Des renseignements puisés à une autre source, non moins sûre, concordent de tous points avec ceux qui précèdent : la ligne frontière, nous dit-on, partie du golfe de Gascogne, un peu au-dessous de Biarritz, rejoint l'Adour au bas de Saint-Pierre-d'Irube (à 2 kilomètres au sud-est de Bayonne), suit ce fleuve jusqu'au delà d'Urcuit, le quitte alors pour englober Briscous et Bardos (à l'exclusion de la Bastide-Clairence), puis Saint-Palais et Esquiule (près d'Oloron) pour aboutir au pic d'Anie. En Espagne, la limite du pays basque s'étend jusqu'en dehors de la vallée de Roncal (vers l'Aragon) ; après Burgui, elle s'infléchit à gauche vers Pampelune, qu'elle contourne extérieurement, pour redescendre jusqu'au delà de Puente la Reina, et revenir ensuite, presque en ligne droite, à Vitoria, d'où elle remonte vers la mer, qu'elle atteint un peu à l'ouest de Portugalete.
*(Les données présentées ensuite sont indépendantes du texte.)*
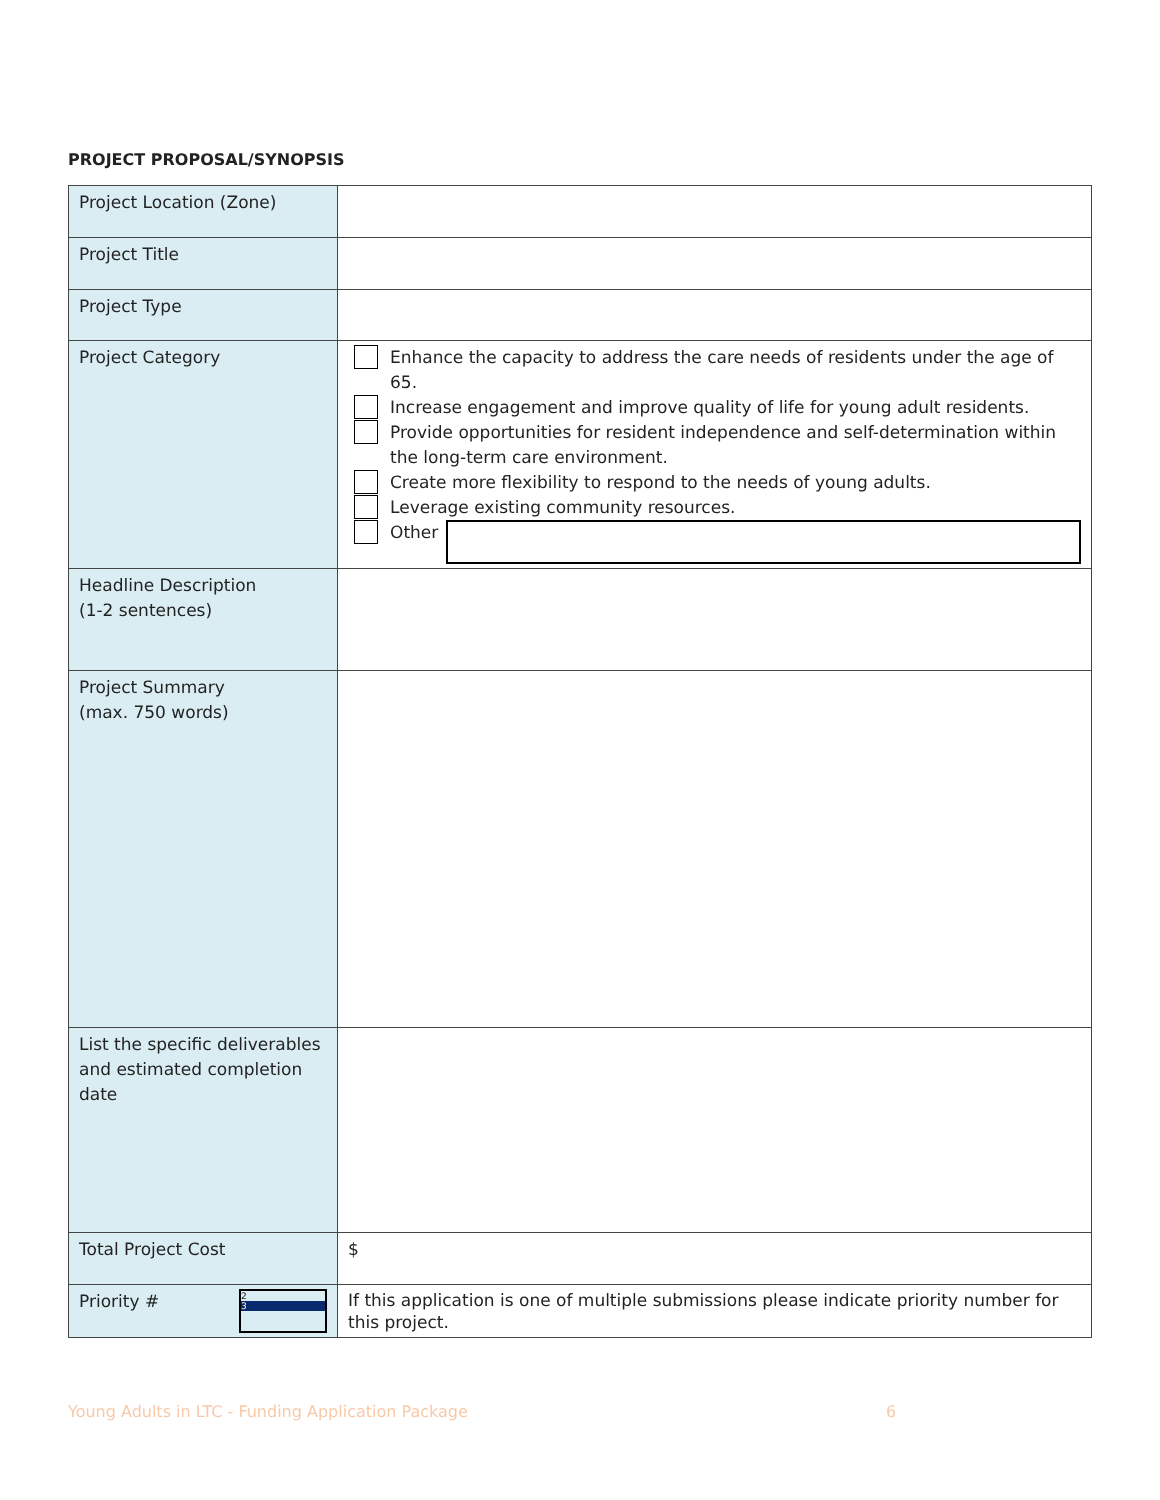PROJECT PROPOSAL/SYNOPSIS
| Project Location (Zone) | |
| Project Title | |
| Project Type | |
| Project Category | Enhance the capacity to address the care needs of residents under the age of 65. Increase engagement and improve quality of life for young adult residents. Provide opportunities for resident independence and self-determination within the long-term care environment. Create more flexibility to respond to the needs of young adults. Leverage existing community resources. Other |
| Headline Description (1-2 sentences) | |
| Project Summary (max. 750 words) | |
| List the specific deliverables and estimated completion date | |
| Total Project Cost | $ |
| Priority # 2 3 | If this application is one of multiple submissions please indicate priority number for this project. |
Young Adults in LTC - Funding Application Package 6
Le pays basque se compose donc de la province espagnole de la Biscaye presque tout entière, du Guipuzcoa, de la partie septentrionale de l'Alava et de près de la moitié de la Navarre ; il comprend en outre, en France, une commune de l'arrondissement d'Oloron, celui de Mauléon, et celui de Bayonne presque intégralement ; ce qui correspond aux anciennes divisions locales de la Soule, de la Basse-Navarre et du Labourd.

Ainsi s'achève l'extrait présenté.